Pout gaped. He pressed the intensifier stud again, squeezed the firing stud, thought of killing as hard as he could.
Nothing happened. The zen gun was not working!
Had its power pack run out? He had never even considered that it might have an exhaustible power pack. It had seemed so marvellous, so personally his, that he had presumed it would keep functioning as long as he kept functioning.
But now one of the armoured humans, seeing one of the dogs fall, and seeing from where the attack had come, raised an arm and pointed, bellowing a command. The whole commando unit swept forward, fanning out to form a crescent that began to sweep round Pout and his group.
He began to tremble, and his voice rose to a warbling, panicky contralto. “Kosho! Defend me, kosho! I need you!”
Ikematsu had been walking well to the rear, several paces even behind the laggard Sinbiane. When the party came to a halt he had seated himself upon the ground and entered into his customary suspended consciousness, apparently disinterested in the nearby commando landing.
At Pout’s summons he rose, turning slowly to survey the scene. A few strides took him in advance of Pout’s frightened following and there he stood, still in seeming trance, his eyes half closed, his face expressionless.
An astonishing transformation came over his accoutrements. He did not move his hands or raise his arms from his sides. But the rifles he carried in his rack rose of their own volition, hovering around his head and shoulders. Partly they were under his mental control, partly extensions of his nervous system and knowing themselves what they should do.
Selectively, they let loose a barrage of fire. At his waist, his mortar tube began to lob grenades, picking out patches of ground in flashes of green fire.
The commandos opened fire too. The hovering rifles darted this way and that. Every beam and missile, despatched from a variety of weapons, aimed at Pout’s party was intercepted by the defensive umbrella the kosho projected.
Suddenly there was silence. Ikematsu had killed cheetahs; he had killed dogs; he had killed hyenas. He had not killed either of the two humans or the pig; these were high-ranking personages, and they gave the order now for the surviving commandos to withdraw. They were amazed; they had never before seen a rifle that could cancel out the energy beam from another rifle.
Gruwert had scuttled back into the drop pod. He peered round the edge of the door. “Who’s that?” he demanded angrily. “We’re fighting a single man?”
“It looks like a kosho,” Brigadier Carson told him. He still stood on the ground, but had retreated to where it was only a step to safety. “An ancient mystical warrior order. They’re only found on Earth. I’d heard they were pretty remarkable, but this…”
“What? Why didn’t anyone tell me? They might be the weapon!”
“I don’t think so. They are forbidden to take sides in power politics.”
Ruefully Carson surveyed the scene before the pod.
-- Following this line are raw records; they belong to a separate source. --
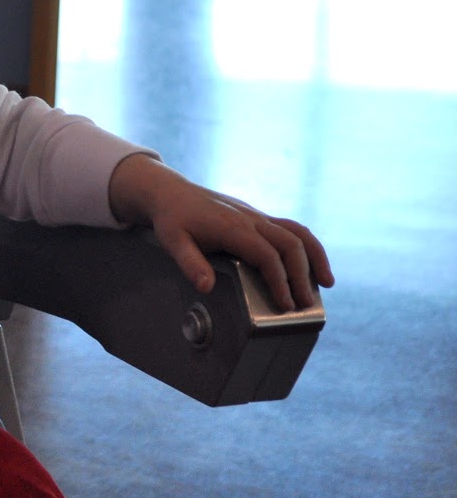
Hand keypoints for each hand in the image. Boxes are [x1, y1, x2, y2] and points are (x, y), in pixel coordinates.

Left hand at [108, 154, 334, 311]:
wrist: (170, 192)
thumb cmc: (172, 220)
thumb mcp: (172, 242)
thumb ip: (190, 263)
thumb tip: (206, 287)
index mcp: (233, 227)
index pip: (267, 256)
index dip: (279, 281)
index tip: (285, 305)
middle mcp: (251, 219)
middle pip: (289, 244)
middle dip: (302, 275)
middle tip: (306, 305)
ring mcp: (257, 216)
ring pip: (297, 232)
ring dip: (315, 257)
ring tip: (326, 283)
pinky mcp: (258, 217)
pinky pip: (291, 228)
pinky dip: (307, 245)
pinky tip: (313, 263)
He had lost about half his animals. The survivors, having withdrawn to the shadow of the pod, stood tense, noses pointed to the kosho. A word from him or Major Kastrillo, the only other human in the party, and they would bound into action again totally disregardful of their own lives.
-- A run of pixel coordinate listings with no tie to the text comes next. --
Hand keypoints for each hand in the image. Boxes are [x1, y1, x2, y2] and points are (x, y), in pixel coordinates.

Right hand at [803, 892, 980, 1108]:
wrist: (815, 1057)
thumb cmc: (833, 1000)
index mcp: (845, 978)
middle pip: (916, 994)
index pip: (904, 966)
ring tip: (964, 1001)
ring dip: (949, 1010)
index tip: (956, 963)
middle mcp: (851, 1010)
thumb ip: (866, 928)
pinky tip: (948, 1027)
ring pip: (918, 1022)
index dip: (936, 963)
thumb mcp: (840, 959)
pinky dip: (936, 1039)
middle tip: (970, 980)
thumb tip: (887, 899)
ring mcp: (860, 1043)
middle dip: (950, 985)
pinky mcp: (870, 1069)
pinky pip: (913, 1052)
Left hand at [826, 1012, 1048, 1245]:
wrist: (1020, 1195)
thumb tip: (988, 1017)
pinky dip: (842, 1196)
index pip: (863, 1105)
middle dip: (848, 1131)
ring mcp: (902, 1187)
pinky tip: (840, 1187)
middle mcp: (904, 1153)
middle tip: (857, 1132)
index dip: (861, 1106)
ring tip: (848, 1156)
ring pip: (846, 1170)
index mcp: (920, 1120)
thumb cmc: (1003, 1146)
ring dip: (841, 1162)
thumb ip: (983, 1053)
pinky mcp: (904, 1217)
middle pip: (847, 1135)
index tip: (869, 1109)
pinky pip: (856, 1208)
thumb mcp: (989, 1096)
He had no intention, however, of expending them needlessly. He was about to order them back into the pod with a view to bombing the Earthites from the air when the kosho came striding towards him. The commando animals growled; he could see them focusing their skullguns. Unperturbed, the kosho stopped a few yards away.
“My principal would request a cessation of hostilities,” he said calmly. “We have no interest in each other.”
“You killed my animals,” Carson retorted hotly.
“You attacked us.”
“You attacked first.”
“True.” the kosho replied equably. “My principal was perturbed at your behaviour, which he believed presaged an assault upon us. That, too, is my impression.”